▶ _PROBLEM DETAILS_
From the entries that follow, copy every line with the word "name".

┌─ THE DATA

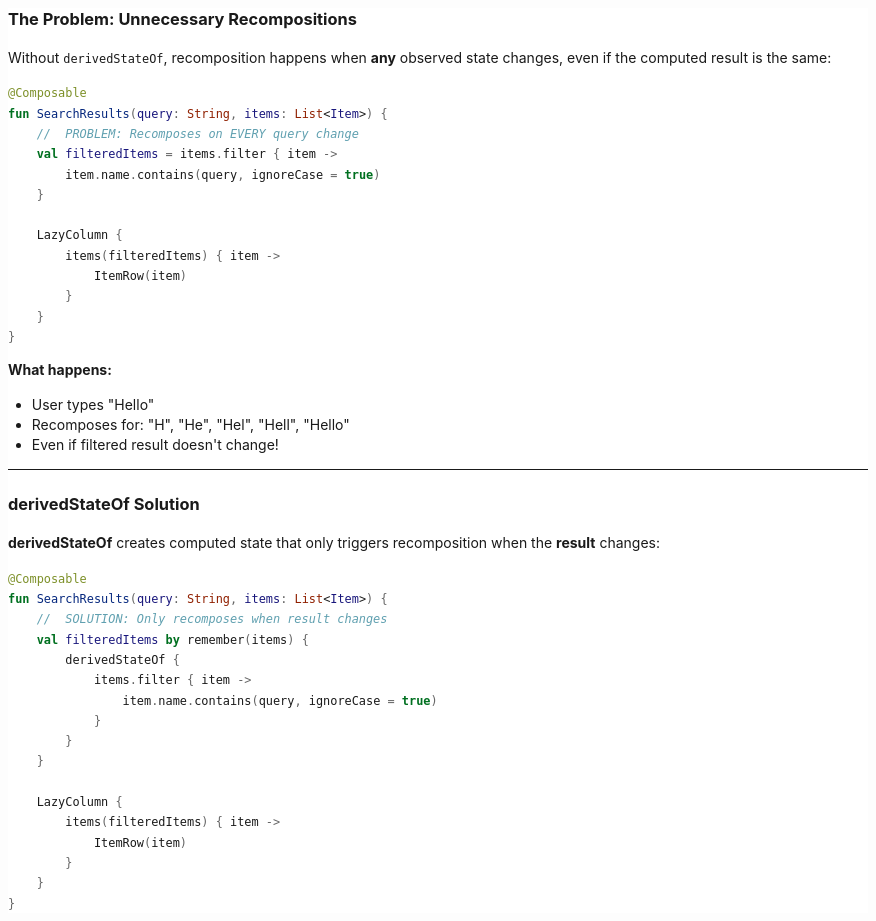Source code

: 
### The Problem: Unnecessary Recompositions

Without `derivedStateOf`, recomposition happens when **any** observed state changes, even if the computed result is the same:

```kotlin
@Composable
fun SearchResults(query: String, items: List<Item>) {
    //  PROBLEM: Recomposes on EVERY query change
    val filteredItems = items.filter { item ->
        item.name.contains(query, ignoreCase = true)
    }

    LazyColumn {
        items(filteredItems) { item ->
            ItemRow(item)
        }
    }
}
```

**What happens:**
- User types "Hello"
- Recomposes for: "H", "He", "Hel", "Hell", "Hello"
- Even if filtered result doesn't change!

---

### derivedStateOf Solution

**derivedStateOf** creates computed state that only triggers recomposition when the **result** changes:

```kotlin
@Composable
fun SearchResults(query: String, items: List<Item>) {
    //  SOLUTION: Only recomposes when result changes
    val filteredItems by remember(items) {
        derivedStateOf {
            items.filter { item ->
                item.name.contains(query, ignoreCase = true)
            }
        }
    }

    LazyColumn {
        items(filteredItems) { item ->
            ItemRow(item)
        }
    }
}
```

└─

▶ _REPLY_
        item.name.contains(query, ignoreCase = true)
                item.name.contains(query, ignoreCase = true)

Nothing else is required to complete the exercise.